The English word “justice” is a translation from the Hebrew word “mishpat” and it refers to the act of rightly deciding a case in the courts. Although Justice has been understood as a synonym for fairness, it is not just doing what is fair, but what is right. Justice is one of the greatest and foremost attributes of the character of God.
What is injustice? Injustice is the illegal act of depriving people of their rights. It is the inherent unfair practice of keeping people in a condition that leaves them at an economic and social disadvantage.
In Kenya today, injustice is subtle and easily disguised. The political and economic structures of Kenya favour the rich. The poor and middle class are at a huge disadvantage. Wealthy people and elites run and own the government. They control all of the economic, social, and political power. They ensure that the laws enacted always benefit them. Poor people do not have a chance.
Think for a moment about what is happening in this country. As we have become more affluent, we have become more religious and less attentive and interested in matters of justice. We dismiss the requirements for the practice of justice as just religious trivia.
An ox knows its owner and a jackass knows the one who feeds it, but the people of God don’t understand. It is dangerous for people to disconnect themselves from their history. When people disconnect themselves from their history, they disassociate themselves from everything that had been at the centre of who they were. When a government does not remember the purpose of her existence, the most just thing to do is to replace it. The way to Canaan cannot be cut short by anyone. Not even the Moses who brought us out of Egypt. God buried Moses in the wilderness.
During the days of Prophet Isaiah, when one looked out across Judah, all he could see and find were pockets of corruption, violence, murder, cheating, brokenness, pain, suffering, idolatry, unrighteousness, social and political injustice. There was widespread sin. The problems of this society had become generational. One generation produced a second and third generation of sinful, corrupt people. The period of peace under King Uzziah gave rise to a generation of self-indulgent, indifferent people.
I believe that to elect former or present KANU leaders and their offspring, or Banana supporters and their die-hards, is to provide avenues for the past to rule the future. Kenyans rejected KANU but kept its leaders. We rejected the Banana constitution group but kept its proponents. This generation should learn to forget familiar failures. There is very little integrity to harness from our past.
We are unjust to our children. Justice is not just us. Under the current leadership, what do you think your children’s children will become? What will the next generation look like? Justice demands that we do the right things now to prepare the next generation to be better than us. Each generation should produce a generation that rises higher than the previous generation.
One wonders why our people are still so far behind yet we have the opportunity to rise above the stench of poverty, addiction, and crime. There is a very active presence of economic and political exploitation of our people.
Justice is not just us.The problems of our fathers do not have to become ingrained in each new generation that comes along. Let’s give our children a chance to succeed.
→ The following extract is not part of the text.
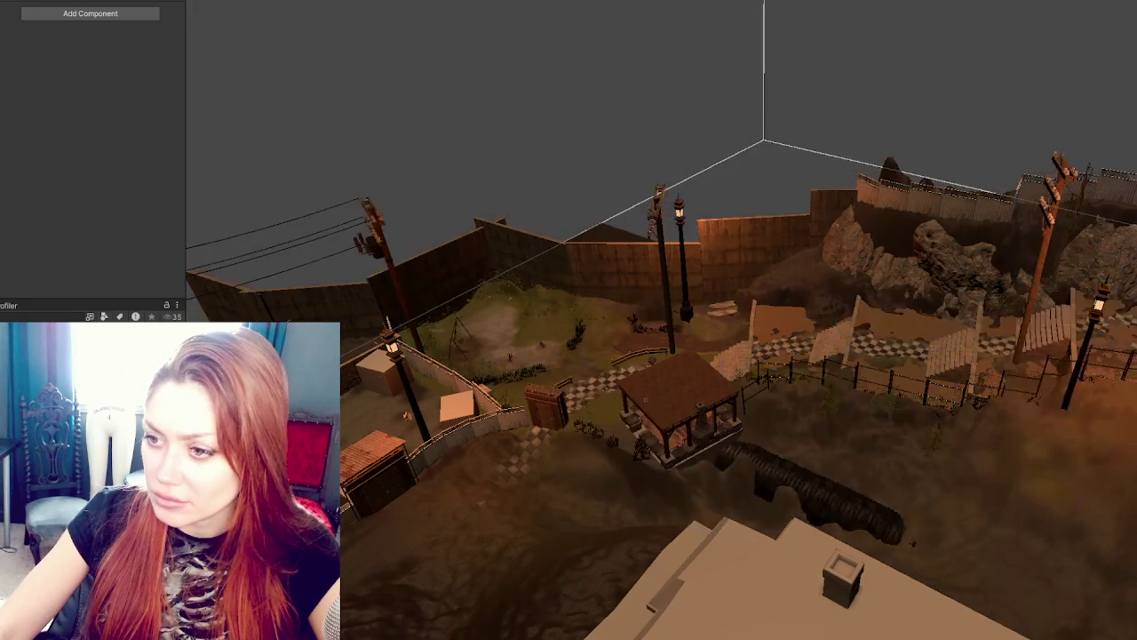
pyautogui.press('ctrl+z')
pyautogui.press('ctrl+y')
Let’s give them the tools necessary to get ahead.
The practice of religion is not a substitute for justice. Judah had plenty of religion, but no praxis. Judah had plenty of sacrifice, but no social justice and commitment to the least of those among them. Judah had plenty of offerings and giving, but nothing that God was pleased with.
Today the trend of many preachers is to give people a dynamic worship experience without any responsibility to live out the mandates of justice. These are leaders who don’t see Kenya. They just see their religion and congregation. We are not just called to feel good, but to do good. In addition to prayer, we should practice our faith in God. Praise is not a substitute for doing justice or challenging the status quo. It is not a substitute for doing what is right in the eyes of God and neither is it a substitute for taking up leadership of your country.
We cannot ignore God’s requirements to practice justice, love and mercy. If we love justice, we should be concerned about Kenya and its policy framework. We should be moved to question the allocation of taxes for the just course of our nation. God is a God of justice.
Every leader from Mutula Kilonzo (minister for justice) to our legislative council should be reminded that to limit justice to yourself, your clique, your party, your leaders and your generation, is to kill justice in the nation. Is it Justice or Just Us?